§ REQUEST
Count the lines in the items below that contain the word "Vertebropexy", and reply with that number alone.

-- GIVEN DATA follows --

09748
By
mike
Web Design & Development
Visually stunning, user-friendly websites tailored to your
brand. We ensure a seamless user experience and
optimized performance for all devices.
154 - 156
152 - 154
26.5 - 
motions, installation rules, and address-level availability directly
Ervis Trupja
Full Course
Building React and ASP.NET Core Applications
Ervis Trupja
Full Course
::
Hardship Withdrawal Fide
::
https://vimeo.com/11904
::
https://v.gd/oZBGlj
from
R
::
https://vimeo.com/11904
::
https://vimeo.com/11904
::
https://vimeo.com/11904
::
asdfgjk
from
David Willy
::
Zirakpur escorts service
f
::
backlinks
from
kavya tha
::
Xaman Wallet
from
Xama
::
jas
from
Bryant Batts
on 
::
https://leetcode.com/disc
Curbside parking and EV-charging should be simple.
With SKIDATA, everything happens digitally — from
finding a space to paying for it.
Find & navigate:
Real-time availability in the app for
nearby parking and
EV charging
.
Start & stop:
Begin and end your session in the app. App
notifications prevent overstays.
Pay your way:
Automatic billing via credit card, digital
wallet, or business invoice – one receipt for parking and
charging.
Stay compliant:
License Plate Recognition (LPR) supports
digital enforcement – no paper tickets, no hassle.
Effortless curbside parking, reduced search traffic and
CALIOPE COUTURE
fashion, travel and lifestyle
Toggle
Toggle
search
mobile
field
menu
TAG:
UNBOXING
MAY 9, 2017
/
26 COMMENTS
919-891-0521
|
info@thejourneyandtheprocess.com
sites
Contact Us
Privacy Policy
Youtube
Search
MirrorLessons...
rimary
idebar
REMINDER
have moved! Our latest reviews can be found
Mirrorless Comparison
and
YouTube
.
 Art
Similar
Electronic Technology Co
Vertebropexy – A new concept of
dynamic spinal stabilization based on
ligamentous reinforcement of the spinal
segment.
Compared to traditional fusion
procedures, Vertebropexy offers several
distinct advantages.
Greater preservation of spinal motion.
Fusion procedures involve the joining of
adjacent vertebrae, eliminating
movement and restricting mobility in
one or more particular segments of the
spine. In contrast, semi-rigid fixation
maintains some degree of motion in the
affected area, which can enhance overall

-- GIVEN DATA concluded --

§ EXERCISE SOLUTION
2